**What you will do**
Look below for the line holding "ga susu. Kelompok mitra" and the line holding "https://doi.org/10.57216/ins.v3i2.46". Repeat those two and everything between, exactly.

**Listed entries**

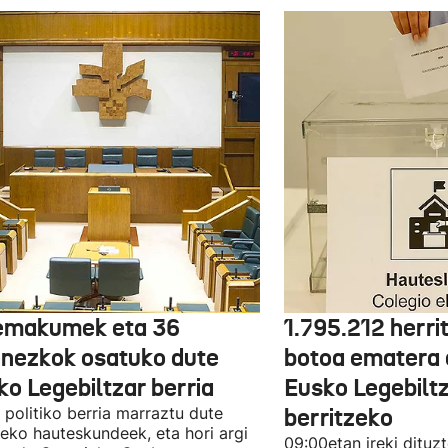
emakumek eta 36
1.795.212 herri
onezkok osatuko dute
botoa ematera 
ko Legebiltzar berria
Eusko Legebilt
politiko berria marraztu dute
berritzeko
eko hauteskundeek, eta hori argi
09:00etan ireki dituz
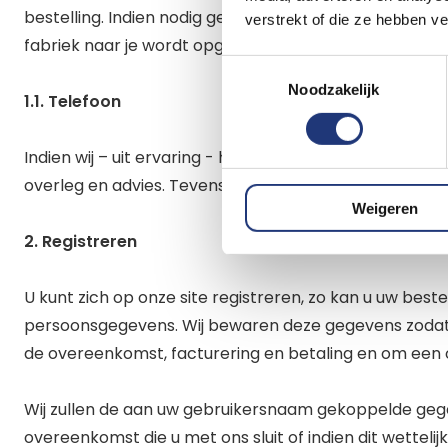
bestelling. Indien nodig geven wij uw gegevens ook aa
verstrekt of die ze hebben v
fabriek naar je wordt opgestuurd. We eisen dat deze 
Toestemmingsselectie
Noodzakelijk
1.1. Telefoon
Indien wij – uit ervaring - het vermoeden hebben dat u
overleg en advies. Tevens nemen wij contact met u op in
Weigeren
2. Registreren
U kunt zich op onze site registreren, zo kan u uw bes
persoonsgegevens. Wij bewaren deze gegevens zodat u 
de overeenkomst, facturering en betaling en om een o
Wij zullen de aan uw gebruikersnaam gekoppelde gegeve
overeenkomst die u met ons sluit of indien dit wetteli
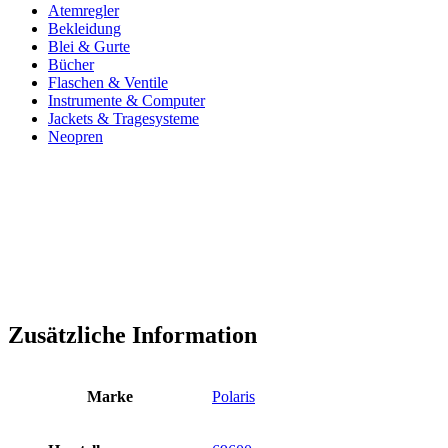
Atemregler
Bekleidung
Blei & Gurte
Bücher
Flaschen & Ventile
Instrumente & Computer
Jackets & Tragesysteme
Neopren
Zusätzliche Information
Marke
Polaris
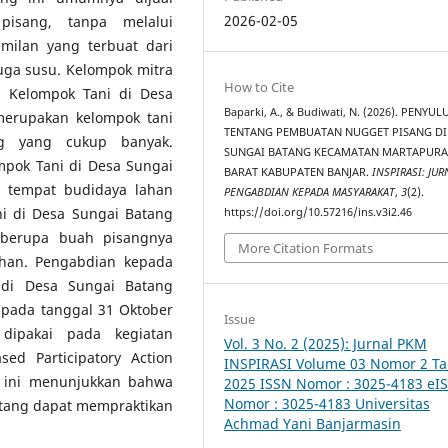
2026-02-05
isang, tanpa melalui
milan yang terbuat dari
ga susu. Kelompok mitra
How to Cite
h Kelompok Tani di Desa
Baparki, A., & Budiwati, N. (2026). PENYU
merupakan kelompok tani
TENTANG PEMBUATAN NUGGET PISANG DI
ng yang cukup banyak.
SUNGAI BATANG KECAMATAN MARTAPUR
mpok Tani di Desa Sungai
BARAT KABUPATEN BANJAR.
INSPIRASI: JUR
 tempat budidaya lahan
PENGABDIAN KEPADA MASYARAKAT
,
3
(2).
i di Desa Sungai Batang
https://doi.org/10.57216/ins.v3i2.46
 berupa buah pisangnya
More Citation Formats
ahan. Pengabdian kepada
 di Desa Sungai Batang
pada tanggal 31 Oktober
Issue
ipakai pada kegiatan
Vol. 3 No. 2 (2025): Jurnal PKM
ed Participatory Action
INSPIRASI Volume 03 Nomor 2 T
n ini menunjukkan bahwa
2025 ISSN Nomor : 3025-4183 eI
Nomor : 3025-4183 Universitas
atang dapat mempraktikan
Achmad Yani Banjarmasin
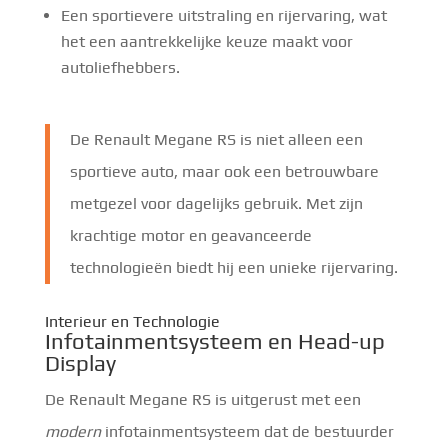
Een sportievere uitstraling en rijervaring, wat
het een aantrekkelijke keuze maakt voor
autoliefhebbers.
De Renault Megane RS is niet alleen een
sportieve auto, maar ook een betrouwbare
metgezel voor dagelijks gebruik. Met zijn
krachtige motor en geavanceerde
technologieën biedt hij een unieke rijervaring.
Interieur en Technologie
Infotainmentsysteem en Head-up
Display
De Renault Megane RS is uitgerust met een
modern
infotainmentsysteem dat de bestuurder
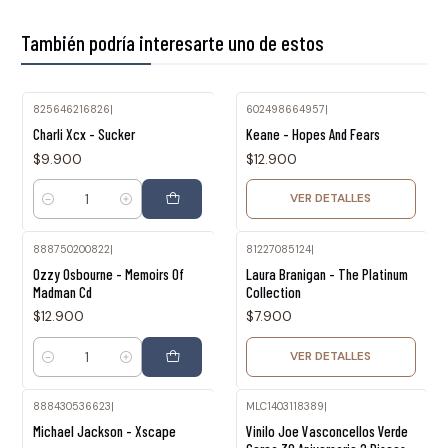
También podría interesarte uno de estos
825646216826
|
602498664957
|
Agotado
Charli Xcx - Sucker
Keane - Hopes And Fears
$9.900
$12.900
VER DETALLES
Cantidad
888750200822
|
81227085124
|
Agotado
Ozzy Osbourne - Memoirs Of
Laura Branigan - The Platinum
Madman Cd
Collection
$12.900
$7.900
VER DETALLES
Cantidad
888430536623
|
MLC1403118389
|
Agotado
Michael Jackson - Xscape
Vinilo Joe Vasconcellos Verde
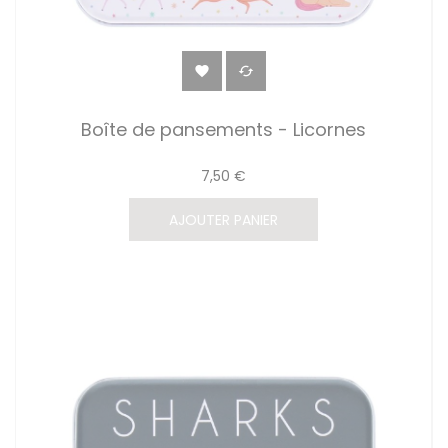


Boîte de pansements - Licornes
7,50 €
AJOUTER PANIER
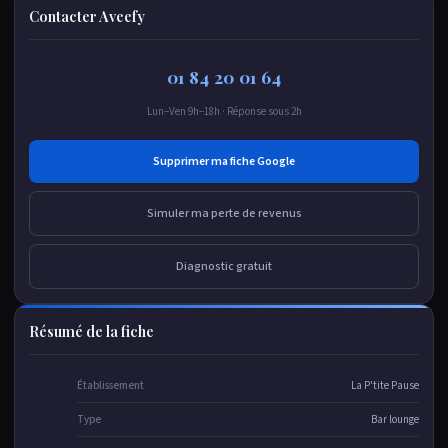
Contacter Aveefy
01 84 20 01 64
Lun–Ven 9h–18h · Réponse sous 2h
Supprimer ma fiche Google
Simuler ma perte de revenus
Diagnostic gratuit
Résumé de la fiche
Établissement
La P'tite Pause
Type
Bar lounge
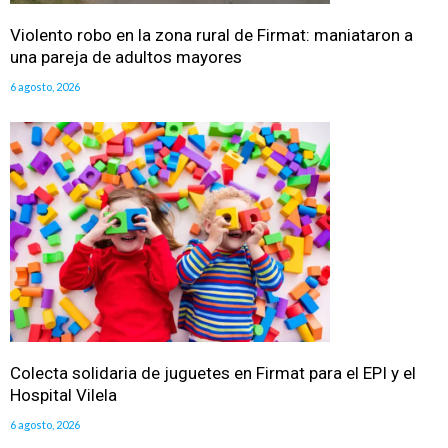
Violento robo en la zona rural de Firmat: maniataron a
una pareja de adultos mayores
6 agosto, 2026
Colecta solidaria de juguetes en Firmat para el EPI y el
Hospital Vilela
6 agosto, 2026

**Exercise solution**
ga susu. Kelompok mitra
How to Cite
h Kelompok Tani di Desa
Baparki, A., & Budiwati, N. (2026). PENYU
merupakan kelompok tani
TENTANG PEMBUATAN NUGGET PISANG DI
ng yang cukup banyak.
SUNGAI BATANG KECAMATAN MARTAPUR
mpok Tani di Desa Sungai
BARAT KABUPATEN BANJAR.
INSPIRASI: JUR
 tempat budidaya lahan
PENGABDIAN KEPADA MASYARAKAT
,
3
(2).
i di Desa Sungai Batang
https://doi.org/10.57216/ins.v3i2.46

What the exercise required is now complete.